15 Ekim 2008 Çarşamba

Ankara, İstanbul Gezisi

Geçen perşembe Ankara’ya gittim, iki mülakata gitmek için. Lise 2’deki ODTÜ gezimden sonraki ilk Ankara yolculuğumdu. Daha önce hiç Ankara’da kalmamıştım, hafif gergindim. Neyse ki İbrahim Amca ve Beyhan Teyze sayesinde gayet rahat bir gezi geçirdim.

Ardından İstanbul’a geçtim, hem birkaç arkadaş görmek için hem de Filmekimi’ne gitmek için. 4 gün kaldığım İstanbul, nedense beni neşelendirmedi. Oysa ki İstanbul’u çok severim, film festivalleri benim en sevdiğim etkinliktir ve en önemlisi nicedir göremediğim en yakın arkadaşlarımla bir arada olacaktım. Ama bu saydıklarım umduğum kadar moralimi düzeltmedi. Birkaç not halinde bu geziden çıkardıklarımı yazacağım:

  • Öncelikle Ankara’daki mülakatlarda önceden savunduğum “Kendin ol!” mottosunun çok geçerli olmadığını anladım. Hafif politik olmak lazım.

Veri kesiti:

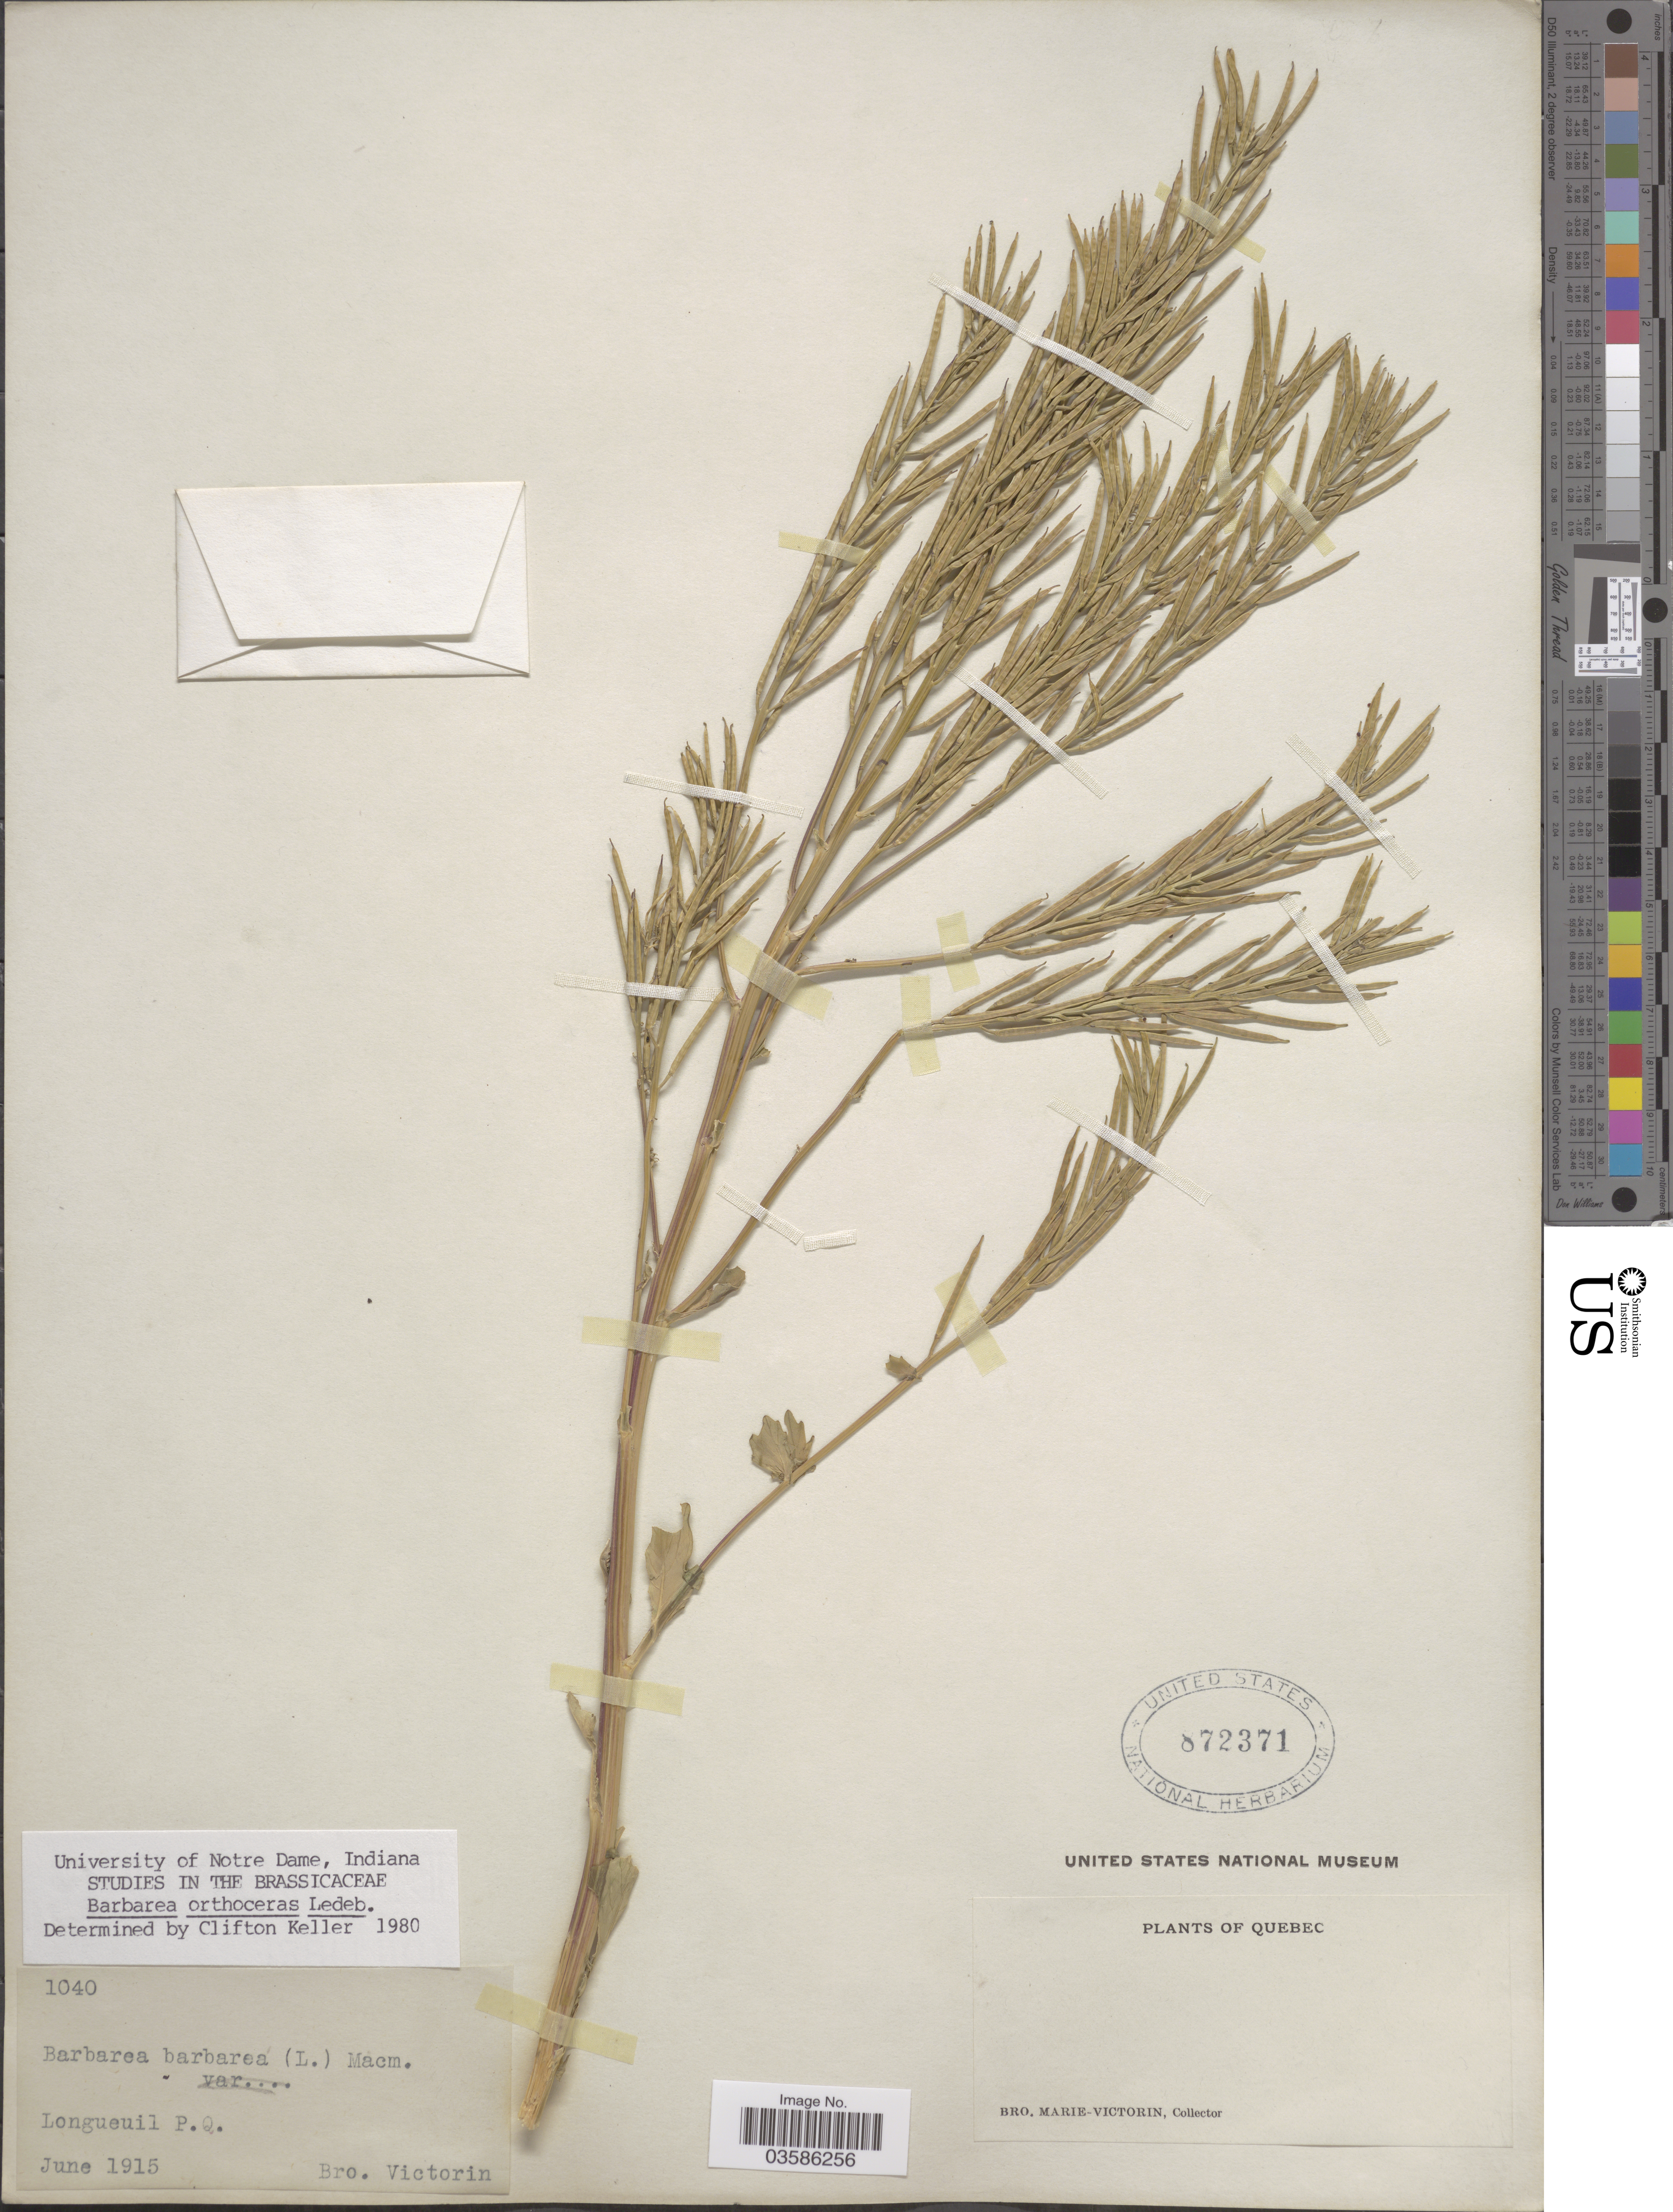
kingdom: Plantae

Hedefler:
**A)** Aşağıdaki ifadelerin Ankara ve İstanbul gezisini anlatan yazıyla uyuşup uyuşmadığını belirtin. Her biri için evet ya da hayır deyin ve karara götüren sözleri yazıdan aynen alıntılayın: (i) Yazar Ankara'ya iki mülakat için gitti. (ii) Yazar daha önce Ankara'da kalmıştı. (iii) İstanbul'da geçen günler yazarı neşelendirdi.
**B)** Ankara ve İstanbul gezisini anlatan yazıyı son maddeden sonra yeni notlarla sürdürün.

Alıştırma sonuçları:
**A)**
(i) Evet: “iki mülakata gitmek için”
(ii) Hayır: “Daha önce hiç Ankara’da kalmamıştım”
(iii) Hayır: “4 gün kaldığım İstanbul, nedense beni neşelendirmedi.”

**B)**
  • Ankara’da hep araba üstünde olsam da gözlemlediğim kadarıyla yaşayabileceğim bir kent. Ne çok canlı, ne çok sakin. Yeni bir hayata başlamak için ideal.
  • İstanbul’u aslında pek özlemediğimi fark ettim. Yalnızlığa alışmanın zararları.
  • Dali sergisine gittim bahaneyle. Picasso’daki gibi pek bir şey anlamadım ama çok bilgilendim. Dali’nin kim olduğunu biliyorum artık. Sürrealizmi ise daha iyi kavradım.
  • Sergide en akılda kalıcı şey Dali’nin bir sözüydü: “Dali ile bir deli arasındaki fark basittir: Dali deli değildir!”
  • Yine de bir sergi için İstanbul’da yaşamanın gereksiz olduğunu anladım. Ufak ziyaretlerde de görebilirsiniz etkinlikleri.
  • İstiklal beni 3 günde sıktı. En güzeli 2-3 ayda bir ziyaret etmek.
  • Emek’te film izlemek eskisi kadar heyecanlandırmadı beni. Bilgisayarda çok film izlemenin zararı olabilir.
  • Festivale de ısınamadım. Gerçi Filmekimi’ni hiçbir zaman çok beğenmemişimdir ama…
  • Bu yılki festivalde çok dangalak vardı. Bariz film izlemek için değil, ortam yapmak için gelmişlerdi. Gereksiz kalabalık yaratıyorlar. İşin en kötüsü de her geçen yıl artmaları.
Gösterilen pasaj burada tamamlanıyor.